What constitutes a proper supergroup these days? In eras past, such a band’s individual members would need to have moved beaucoup units in order to be considered “super.” Asia was a supergroup. Swan Lake is a band featuring some Canadians.
Though they’re not blowing any rails off platinum records, Swan Lake – an indie clan featuring Dan Bejar of Destroyer, Spencer Krug of Wolf Parade and Carey Mercer of Frog Eyes – are really good. Probably better than Asia, even. Definitely better than Damn Yankees. (Though, when it comes to album art, Swan Lake are right there with reviled supergroup Audioslave. Enemy Mine boasts a felt pen courtroom drawing that frankly hurts to look at.)

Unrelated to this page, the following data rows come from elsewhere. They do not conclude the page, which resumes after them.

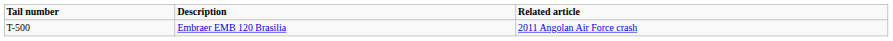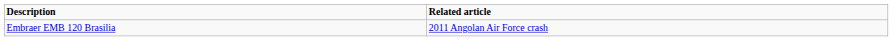- column: Tail number | T-500
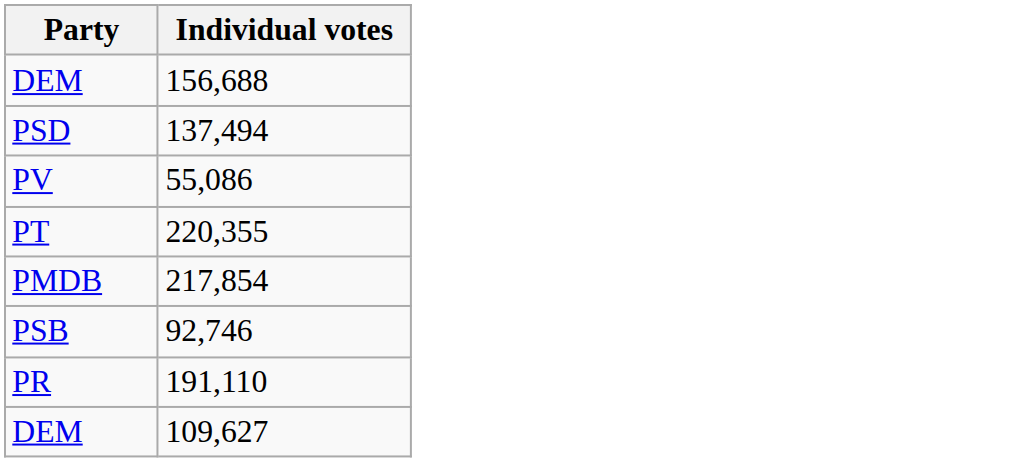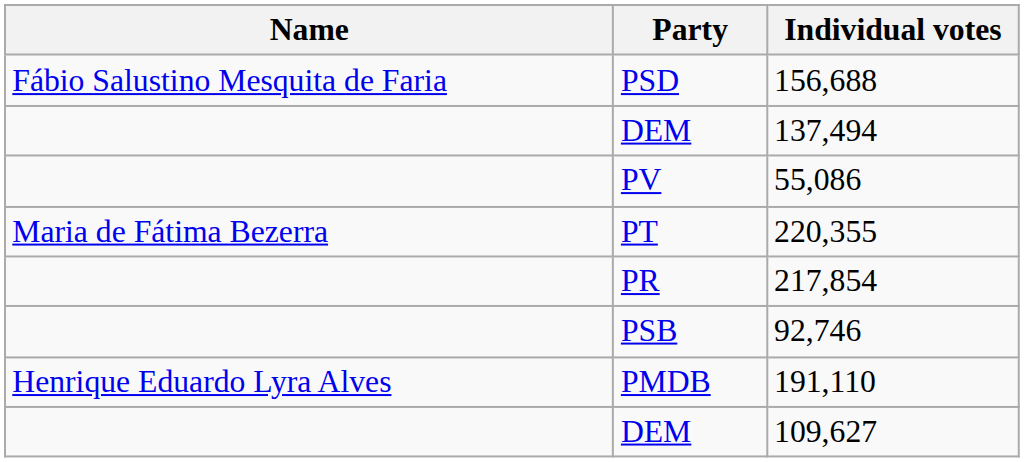+ column: Name | Fábio Salustino Mesquita de Faria | Maria de Fátima Bezerra | Henrique Eduardo Lyra Alves
156,688 | Party: DEM -> PSD
137,494 | Party: PSD -> DEM
217,854 | Party: PMDB -> PR
191,110 | Party: PR -> PMDB
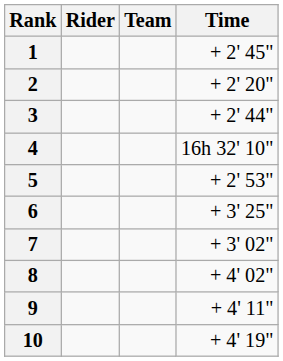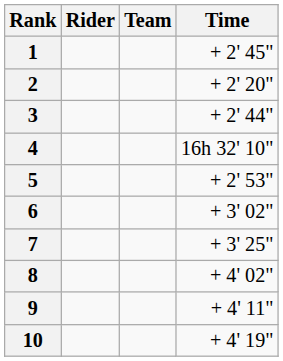6 | Time: + 3' 25" -> + 3' 02"
7 | Time: + 3' 02" -> + 3' 25"
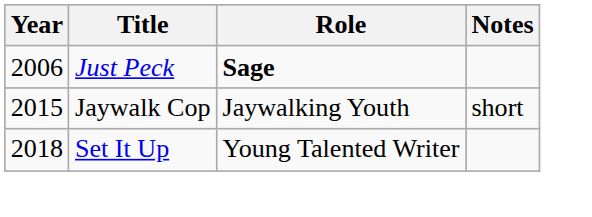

The trio are keen art-rock songsmiths who exploit each other’s strengths while managing to retain something resembling a group identity – like the Traveling Wilburys if Jeff Lynne were into Bowie and Genesis instead of the Beatles. And even more impressively, they make it sound easy, with their peculiar voices and music that twitches, squirms and distends in all manner of agreeable ways. Opener “Spanish Gold, 2044” is perfect up-its-own-butt post-millennial art-rock, with Mercer’s tumescent bleating and Krug’s prog-dork keyboards. For the win, as the kids say. “Spider” is pretty groovy, too, sounding as it does like Robyn Hitchcock having velvety relations with Tim Curry under a full moon on the moors. Bejar’s bandmates indulge his gingerbread crooning, providing twinkly keyboards and boxy percussion. Fantômas would definitely give these guys swirlies.

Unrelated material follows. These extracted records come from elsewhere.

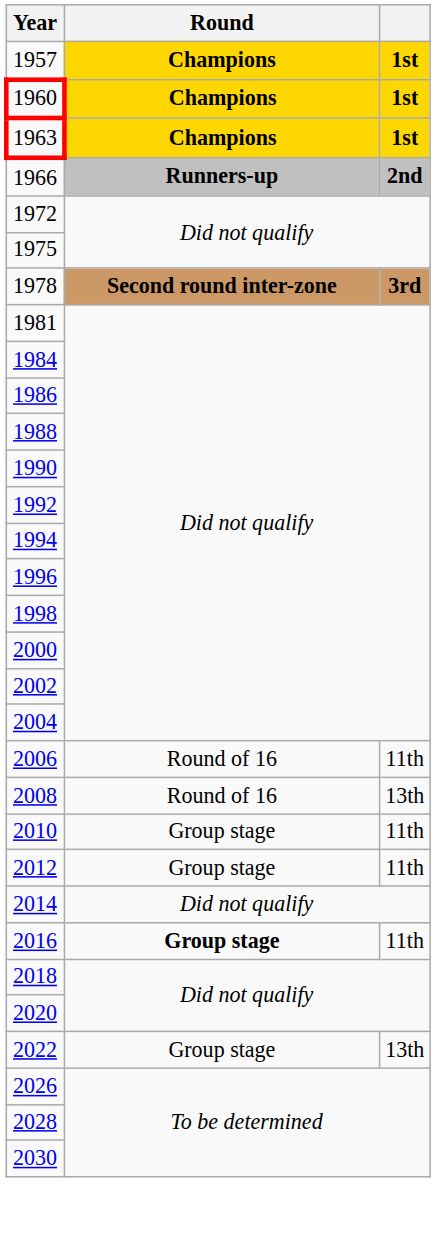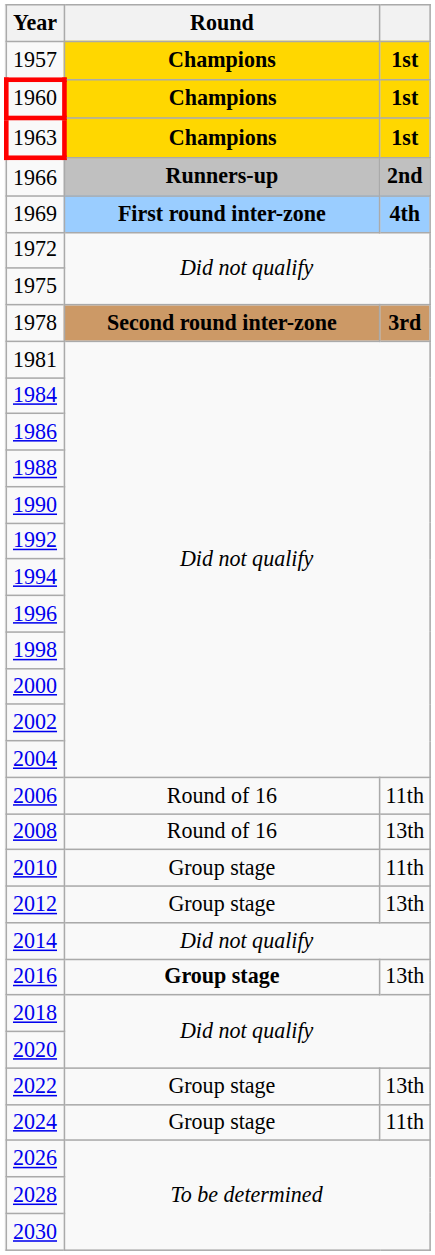+ row: 1969 | First round inter-zone | 4th
2012 | column 3: 11th -> 13th
2016 | column 3: 11th -> 13th
+ row: 2024 | Group stage | 11th
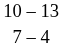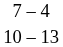rows swapped: 7 – 4 <-> 10 – 13
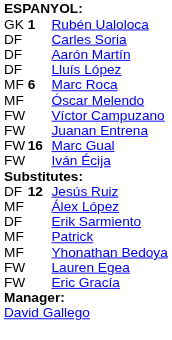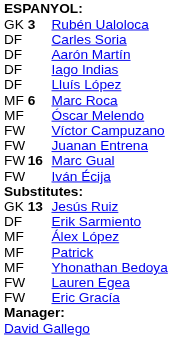Rubén Ualoloca | column 2: 1 -> 3
+ row: DF | Iago Indias
Jesús Ruiz | column 1: DF -> GK
Jesús Ruiz | column 2: 12 -> 13
rows swapped: Erik Sarmiento <-> Álex López
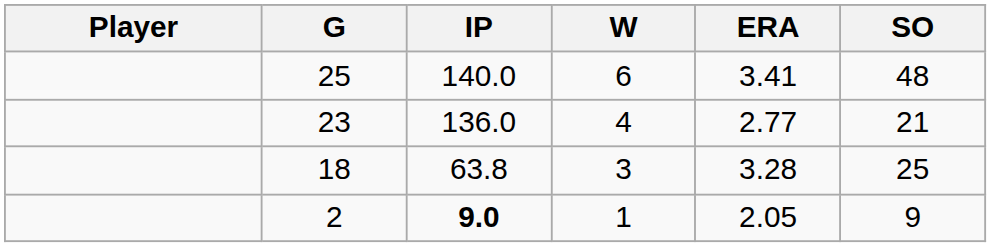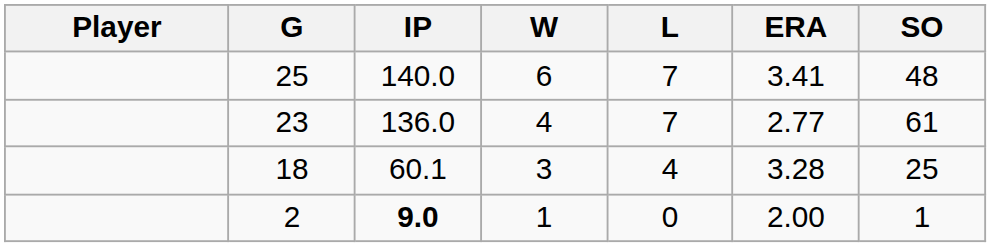+ column: L | 7 | 7 | 4 | 0
23 | SO: 21 -> 61
18 | IP: 63.8 -> 60.1
2 | ERA: 2.05 -> 2.00
2 | SO: 9 -> 1
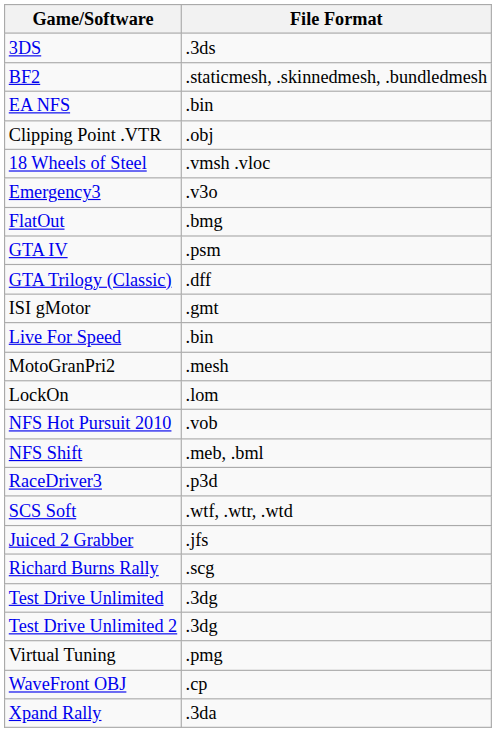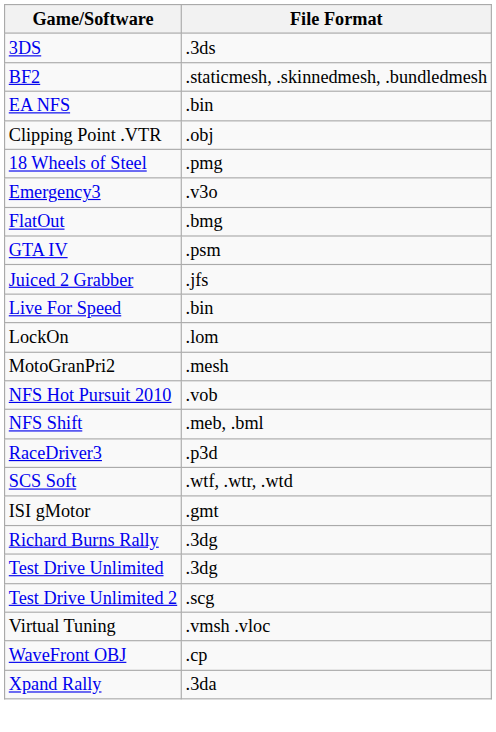18 Wheels of Steel | File Format: .vmsh .vloc -> .pmg
- row: GTA Trilogy (Classic) | .dff
rows swapped: Juiced 2 Grabber <-> ISI gMotor
rows swapped: LockOn <-> MotoGranPri2
Richard Burns Rally | File Format: .scg -> .3dg
Test Drive Unlimited 2 | File Format: .3dg -> .scg
Virtual Tuning | File Format: .pmg -> .vmsh .vloc
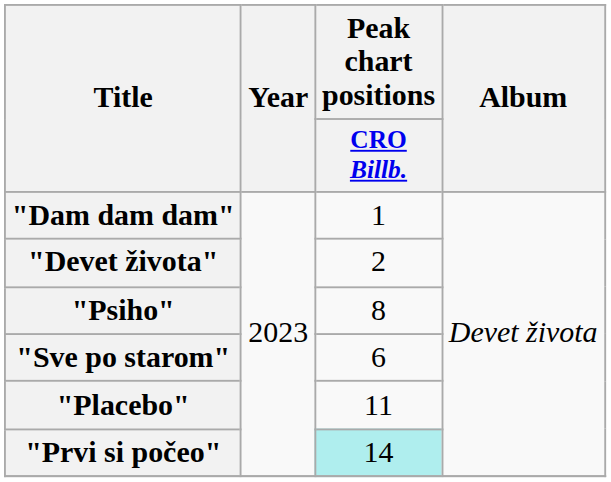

Album closer “Warlock Psychologist” is a glorious mess of distorted keyboard and poetic non sequiturs that less dedicated bands would probably have left off the record. But not Swan Lake, whose perverse commitment to farty art-rock is to be respected, perhaps even embraced. If only Temple of the Dog had been so dedicated, we might not have suffered Chris Cornell’s solo albums.